Task brief |
Write every entry out again exactly, please, and skip the pictures.

Dataset entries
- - - - -
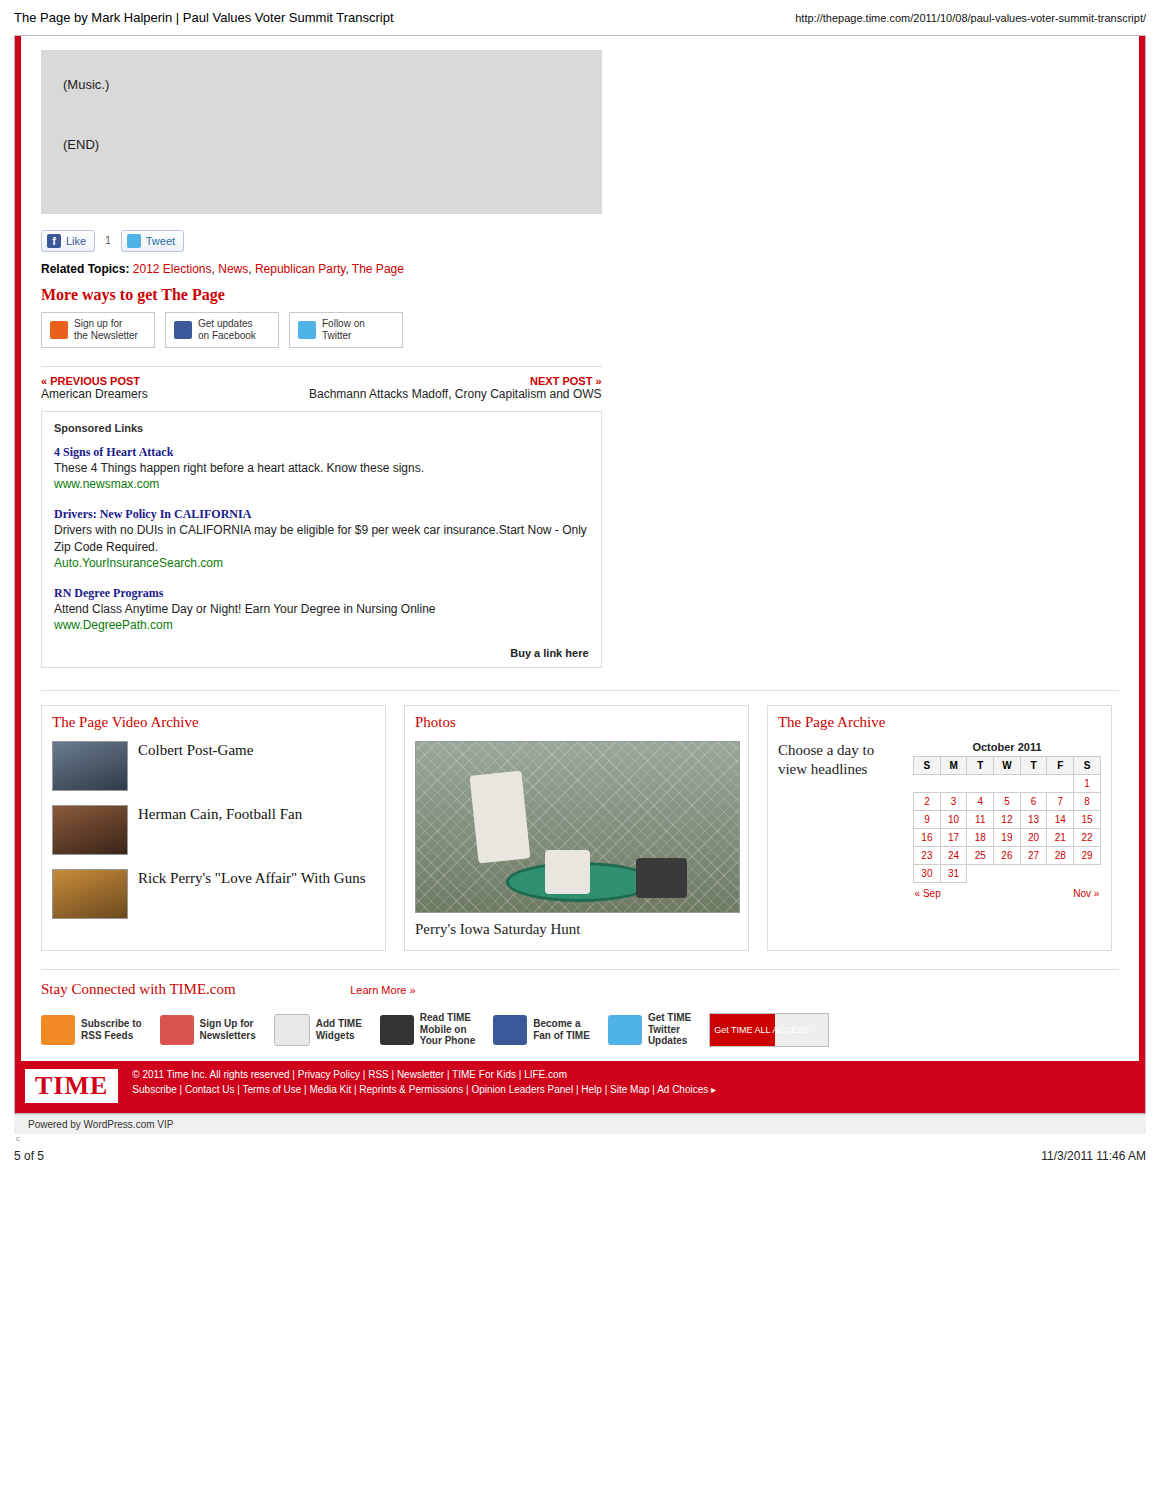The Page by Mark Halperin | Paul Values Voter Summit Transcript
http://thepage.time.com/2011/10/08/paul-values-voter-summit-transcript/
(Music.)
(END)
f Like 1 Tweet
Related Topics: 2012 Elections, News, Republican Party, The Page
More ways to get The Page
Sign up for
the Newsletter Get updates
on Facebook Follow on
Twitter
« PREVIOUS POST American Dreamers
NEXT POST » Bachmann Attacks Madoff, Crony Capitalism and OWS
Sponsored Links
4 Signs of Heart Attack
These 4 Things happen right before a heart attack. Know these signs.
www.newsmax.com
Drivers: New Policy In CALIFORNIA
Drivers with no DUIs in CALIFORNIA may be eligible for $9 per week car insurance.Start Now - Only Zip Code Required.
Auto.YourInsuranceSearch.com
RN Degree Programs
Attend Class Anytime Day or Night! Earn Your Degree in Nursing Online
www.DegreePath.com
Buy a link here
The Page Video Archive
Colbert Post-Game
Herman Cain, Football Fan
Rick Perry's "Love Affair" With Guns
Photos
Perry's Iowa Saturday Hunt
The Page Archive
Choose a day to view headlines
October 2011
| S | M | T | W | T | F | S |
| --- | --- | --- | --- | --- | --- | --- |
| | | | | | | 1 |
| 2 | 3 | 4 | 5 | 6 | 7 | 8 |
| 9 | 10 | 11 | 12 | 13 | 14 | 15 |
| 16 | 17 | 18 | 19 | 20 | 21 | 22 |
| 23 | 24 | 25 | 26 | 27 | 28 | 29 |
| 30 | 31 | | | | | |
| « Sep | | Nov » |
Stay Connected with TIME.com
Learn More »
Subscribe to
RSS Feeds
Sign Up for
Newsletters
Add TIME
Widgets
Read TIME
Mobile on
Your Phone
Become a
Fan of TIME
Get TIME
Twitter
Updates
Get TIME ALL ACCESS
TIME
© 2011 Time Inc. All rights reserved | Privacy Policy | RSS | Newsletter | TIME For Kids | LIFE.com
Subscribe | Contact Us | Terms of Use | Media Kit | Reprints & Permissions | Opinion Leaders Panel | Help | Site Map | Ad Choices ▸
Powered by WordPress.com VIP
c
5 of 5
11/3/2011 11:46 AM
- - - - -
Written solution |
The Page by Mark Halperin | Paul Values Voter Summit Transcript
http://thepage.time.com/2011/10/08/paul-values-voter-summit-transcript/
(Music.)
(END)
f Like 1 Tweet
Related Topics: 2012 Elections, News, Republican Party, The Page
More ways to get The Page
Sign up for
the Newsletter Get updates
on Facebook Follow on
Twitter
« PREVIOUS POST American Dreamers
NEXT POST » Bachmann Attacks Madoff, Crony Capitalism and OWS
Sponsored Links
4 Signs of Heart Attack
These 4 Things happen right before a heart attack. Know these signs.
www.newsmax.com
Drivers: New Policy In CALIFORNIA
Drivers with no DUIs in CALIFORNIA may be eligible for $9 per week car insurance.Start Now - Only Zip Code Required.
Auto.YourInsuranceSearch.com
RN Degree Programs
Attend Class Anytime Day or Night! Earn Your Degree in Nursing Online
www.DegreePath.com
Buy a link here
The Page Video Archive
Colbert Post-Game
Herman Cain, Football Fan
Rick Perry's "Love Affair" With Guns
Photos
Perry's Iowa Saturday Hunt
The Page Archive
Choose a day to view headlines
October 2011
| S | M | T | W | T | F | S |
| --- | --- | --- | --- | --- | --- | --- |
| | | | | | | 1 |
| 2 | 3 | 4 | 5 | 6 | 7 | 8 |
| 9 | 10 | 11 | 12 | 13 | 14 | 15 |
| 16 | 17 | 18 | 19 | 20 | 21 | 22 |
| 23 | 24 | 25 | 26 | 27 | 28 | 29 |
| 30 | 31 | | | | | |
| « Sep | | Nov » |
Stay Connected with TIME.com
Learn More »
Subscribe to
RSS Feeds
Sign Up for
Newsletters
Add TIME
Widgets
Read TIME
Mobile on
Your Phone
Become a
Fan of TIME
Get TIME
Twitter
Updates
Get TIME ALL ACCESS
TIME
© 2011 Time Inc. All rights reserved | Privacy Policy | RSS | Newsletter | TIME For Kids | LIFE.com
Subscribe | Contact Us | Terms of Use | Media Kit | Reprints & Permissions | Opinion Leaders Panel | Help | Site Map | Ad Choices ▸
Powered by WordPress.com VIP
c
5 of 5
11/3/2011 11:46 AM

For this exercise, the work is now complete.